Return every line of the data below that contains the string "class".

*** Opening INPUT MATERIAL ***

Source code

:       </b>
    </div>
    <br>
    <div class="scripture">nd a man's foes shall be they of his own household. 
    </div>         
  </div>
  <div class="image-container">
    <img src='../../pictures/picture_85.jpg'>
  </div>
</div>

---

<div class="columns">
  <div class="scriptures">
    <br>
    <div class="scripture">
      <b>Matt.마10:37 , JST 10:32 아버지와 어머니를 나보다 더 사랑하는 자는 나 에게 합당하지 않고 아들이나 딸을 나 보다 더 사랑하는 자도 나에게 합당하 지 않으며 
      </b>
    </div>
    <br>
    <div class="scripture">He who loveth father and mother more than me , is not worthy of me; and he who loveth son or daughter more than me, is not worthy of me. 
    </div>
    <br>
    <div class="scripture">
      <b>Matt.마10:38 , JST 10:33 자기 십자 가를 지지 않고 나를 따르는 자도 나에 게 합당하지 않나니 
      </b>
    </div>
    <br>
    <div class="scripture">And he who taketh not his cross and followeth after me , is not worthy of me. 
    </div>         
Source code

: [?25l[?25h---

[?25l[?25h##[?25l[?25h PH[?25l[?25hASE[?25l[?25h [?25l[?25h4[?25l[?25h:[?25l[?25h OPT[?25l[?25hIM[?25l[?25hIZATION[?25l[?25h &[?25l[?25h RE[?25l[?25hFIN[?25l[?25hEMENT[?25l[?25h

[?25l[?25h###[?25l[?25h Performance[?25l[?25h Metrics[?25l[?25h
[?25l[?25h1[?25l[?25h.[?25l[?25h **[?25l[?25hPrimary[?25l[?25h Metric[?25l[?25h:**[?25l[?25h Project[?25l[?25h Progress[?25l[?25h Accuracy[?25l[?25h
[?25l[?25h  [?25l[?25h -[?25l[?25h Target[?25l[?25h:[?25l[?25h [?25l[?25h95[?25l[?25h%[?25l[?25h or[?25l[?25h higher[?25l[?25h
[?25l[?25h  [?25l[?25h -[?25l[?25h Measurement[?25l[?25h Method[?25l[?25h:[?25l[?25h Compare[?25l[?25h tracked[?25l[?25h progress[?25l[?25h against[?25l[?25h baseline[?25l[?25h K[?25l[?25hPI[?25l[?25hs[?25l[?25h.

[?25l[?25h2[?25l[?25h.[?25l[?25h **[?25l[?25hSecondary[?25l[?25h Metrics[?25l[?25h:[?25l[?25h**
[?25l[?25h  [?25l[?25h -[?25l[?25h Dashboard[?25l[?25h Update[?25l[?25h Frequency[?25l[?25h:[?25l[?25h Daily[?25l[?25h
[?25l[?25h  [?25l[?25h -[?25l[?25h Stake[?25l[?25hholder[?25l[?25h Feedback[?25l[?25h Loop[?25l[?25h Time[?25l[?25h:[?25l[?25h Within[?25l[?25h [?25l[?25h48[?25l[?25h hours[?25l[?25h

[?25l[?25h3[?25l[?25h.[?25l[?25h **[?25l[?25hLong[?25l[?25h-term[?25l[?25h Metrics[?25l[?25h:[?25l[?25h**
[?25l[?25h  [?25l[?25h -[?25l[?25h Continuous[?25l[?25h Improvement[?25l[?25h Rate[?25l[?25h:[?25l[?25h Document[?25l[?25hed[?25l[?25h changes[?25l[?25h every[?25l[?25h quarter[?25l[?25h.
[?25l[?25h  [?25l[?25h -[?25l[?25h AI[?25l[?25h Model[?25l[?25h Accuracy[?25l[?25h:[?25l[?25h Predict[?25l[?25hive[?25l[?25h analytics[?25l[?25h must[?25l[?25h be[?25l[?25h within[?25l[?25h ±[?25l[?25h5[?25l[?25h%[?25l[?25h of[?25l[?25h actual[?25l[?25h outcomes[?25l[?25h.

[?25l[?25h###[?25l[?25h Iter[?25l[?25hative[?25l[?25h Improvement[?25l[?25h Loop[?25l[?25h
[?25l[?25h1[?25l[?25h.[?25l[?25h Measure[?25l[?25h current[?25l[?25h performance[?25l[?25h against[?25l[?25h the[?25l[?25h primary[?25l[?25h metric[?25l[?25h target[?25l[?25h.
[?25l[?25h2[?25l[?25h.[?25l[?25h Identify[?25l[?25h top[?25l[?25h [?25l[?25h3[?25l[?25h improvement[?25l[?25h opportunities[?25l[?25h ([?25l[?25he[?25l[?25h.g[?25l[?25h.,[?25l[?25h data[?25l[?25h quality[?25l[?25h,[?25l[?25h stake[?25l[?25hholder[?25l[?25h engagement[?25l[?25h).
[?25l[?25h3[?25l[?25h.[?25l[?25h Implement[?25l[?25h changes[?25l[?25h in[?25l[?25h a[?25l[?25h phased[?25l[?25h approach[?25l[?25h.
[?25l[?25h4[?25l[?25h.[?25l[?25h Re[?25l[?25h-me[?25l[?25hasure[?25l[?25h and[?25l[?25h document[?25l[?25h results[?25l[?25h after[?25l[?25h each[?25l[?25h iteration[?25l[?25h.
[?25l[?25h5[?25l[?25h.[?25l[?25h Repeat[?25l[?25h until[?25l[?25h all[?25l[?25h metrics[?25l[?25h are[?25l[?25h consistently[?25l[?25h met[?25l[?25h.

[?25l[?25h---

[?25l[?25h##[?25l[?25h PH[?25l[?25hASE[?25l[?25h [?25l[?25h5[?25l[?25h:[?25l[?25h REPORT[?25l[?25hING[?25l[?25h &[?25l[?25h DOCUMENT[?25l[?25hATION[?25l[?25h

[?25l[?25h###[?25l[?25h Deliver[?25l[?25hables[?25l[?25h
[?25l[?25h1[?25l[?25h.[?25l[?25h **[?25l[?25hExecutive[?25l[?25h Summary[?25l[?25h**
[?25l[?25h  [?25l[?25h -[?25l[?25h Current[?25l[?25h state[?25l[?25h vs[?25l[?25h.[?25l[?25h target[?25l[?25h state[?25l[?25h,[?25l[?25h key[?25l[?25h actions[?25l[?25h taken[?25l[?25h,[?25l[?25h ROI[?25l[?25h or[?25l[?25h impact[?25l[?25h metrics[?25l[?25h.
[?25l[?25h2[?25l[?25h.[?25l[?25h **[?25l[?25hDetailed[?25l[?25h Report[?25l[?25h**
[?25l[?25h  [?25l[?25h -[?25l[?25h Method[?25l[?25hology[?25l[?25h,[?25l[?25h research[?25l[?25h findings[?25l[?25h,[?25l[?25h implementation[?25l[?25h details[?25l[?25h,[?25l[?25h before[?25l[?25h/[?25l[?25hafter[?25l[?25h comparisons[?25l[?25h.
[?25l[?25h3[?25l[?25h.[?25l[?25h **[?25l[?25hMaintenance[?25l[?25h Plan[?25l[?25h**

*** Closing INPUT MATERIAL ***

(TASK OUTPUT)
    <div class="scripture">nd a man's foes shall be they of his own household. 
  <div class="image-container">
<div class="columns">
  <div class="scriptures">
    <div class="scripture">
    <div class="scripture">He who loveth father and mother more than me , is not worthy of me; and he who loveth son or daughter more than me, is not worthy of me. 
    <div class="scripture">
    <div class="scripture">And he who taketh not his cross and followeth after me , is not worthy of me. 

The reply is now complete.